── Records to use
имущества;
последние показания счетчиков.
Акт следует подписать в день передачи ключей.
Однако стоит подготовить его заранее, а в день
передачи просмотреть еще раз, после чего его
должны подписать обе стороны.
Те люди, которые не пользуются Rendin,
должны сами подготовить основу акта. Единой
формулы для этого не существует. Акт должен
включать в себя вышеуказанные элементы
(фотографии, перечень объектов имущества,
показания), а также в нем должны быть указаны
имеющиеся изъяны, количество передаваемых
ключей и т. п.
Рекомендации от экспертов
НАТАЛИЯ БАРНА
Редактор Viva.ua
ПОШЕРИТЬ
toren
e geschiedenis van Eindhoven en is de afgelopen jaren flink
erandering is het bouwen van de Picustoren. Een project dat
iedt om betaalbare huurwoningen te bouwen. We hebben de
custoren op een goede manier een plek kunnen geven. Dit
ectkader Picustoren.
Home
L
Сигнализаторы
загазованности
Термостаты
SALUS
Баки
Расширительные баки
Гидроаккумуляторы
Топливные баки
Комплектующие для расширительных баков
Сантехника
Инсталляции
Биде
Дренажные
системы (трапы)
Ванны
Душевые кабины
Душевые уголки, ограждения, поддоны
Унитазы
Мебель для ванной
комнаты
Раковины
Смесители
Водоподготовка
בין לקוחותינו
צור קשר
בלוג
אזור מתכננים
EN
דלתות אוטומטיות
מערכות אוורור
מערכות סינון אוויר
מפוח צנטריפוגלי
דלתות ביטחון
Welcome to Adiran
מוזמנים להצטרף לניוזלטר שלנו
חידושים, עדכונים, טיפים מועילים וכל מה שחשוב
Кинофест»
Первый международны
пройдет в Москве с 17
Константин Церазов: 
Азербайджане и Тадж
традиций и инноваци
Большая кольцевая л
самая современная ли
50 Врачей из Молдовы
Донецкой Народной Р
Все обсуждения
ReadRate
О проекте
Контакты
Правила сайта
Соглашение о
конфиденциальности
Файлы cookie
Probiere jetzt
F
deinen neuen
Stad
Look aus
────
** Description of the task **
Format every line of text in the material above as a JSON list of strings, with one string per line and blank lines omitted.

** Written reply **
[
  "имущества;",
  "последние показания счетчиков.",
  "Акт следует подписать в день передачи ключей.",
  "Однако стоит подготовить его заранее, а в день",
  "передачи просмотреть еще раз, после чего его",
  "должны подписать обе стороны.",
  "Те люди, которые не пользуются Rendin,",
  "должны сами подготовить основу акта. Единой",
  "формулы для этого не существует. Акт должен",
  "включать в себя вышеуказанные элементы",
  "(фотографии, перечень объектов имущества,",
  "показания), а также в нем должны быть указаны",
  "имеющиеся изъяны, количество передаваемых",
  "ключей и т. п.",
  "Рекомендации от экспертов",
  "НАТАЛИЯ БАРНА",
  "Редактор Viva.ua",
  "ПОШЕРИТЬ",
  "toren",
  "e geschiedenis van Eindhoven en is de afgelopen jaren flink",
  "erandering is het bouwen van de Picustoren. Een project dat",
  "iedt om betaalbare huurwoningen te bouwen. We hebben de",
  "custoren op een goede manier een plek kunnen geven. Dit",
  "ectkader Picustoren.",
  "Home",
  "L",
  "Сигнализаторы",
  "загазованности",
  "Термостаты",
  "SALUS",
  "Баки",
  "Расширительные баки",
  "Гидроаккумуляторы",
  "Топливные баки",
  "Комплектующие для расширительных баков",
  "Сантехника",
  "Инсталляции",
  "Биде",
  "Дренажные",
  "системы (трапы)",
  "Ванны",
  "Душевые кабины",
  "Душевые уголки, ограждения, поддоны",
  "Унитазы",
  "Мебель для ванной",
  "комнаты",
  "Раковины",
  "Смесители",
  "Водоподготовка",
  "בין לקוחותינו",
  "צור קשר",
  "בלוג",
  "אזור מתכננים",
  "EN",
  "דלתות אוטומטיות",
  "מערכות אוורור",
  "מערכות סינון אוויר",
  "מפוח צנטריפוגלי",
  "דלתות ביטחון",
  "Welcome to Adiran",
  "מוזמנים להצטרף לניוזלטר שלנו",
  "חידושים, עדכונים, טיפים מועילים וכל מה שחשוב",
  "Кинофест»",
  "Первый международны",
  "пройдет в Москве с 17",
  "Константин Церазов: ",
  "Азербайджане и Тадж",
  "традиций и инноваци",
  "Большая кольцевая л",
  "самая современная ли",
  "50 Врачей из Молдовы",
  "Донецкой Народной Р",
  "Все обсуждения",
  "ReadRate",
  "О проекте",
  "Контакты",
  "Правила сайта",
  "Соглашение о",
  "конфиденциальности",
  "Файлы cookie",
  "Probiere jetzt",
  "F",
  "deinen neuen",
  "Stad",
  "Look aus"
]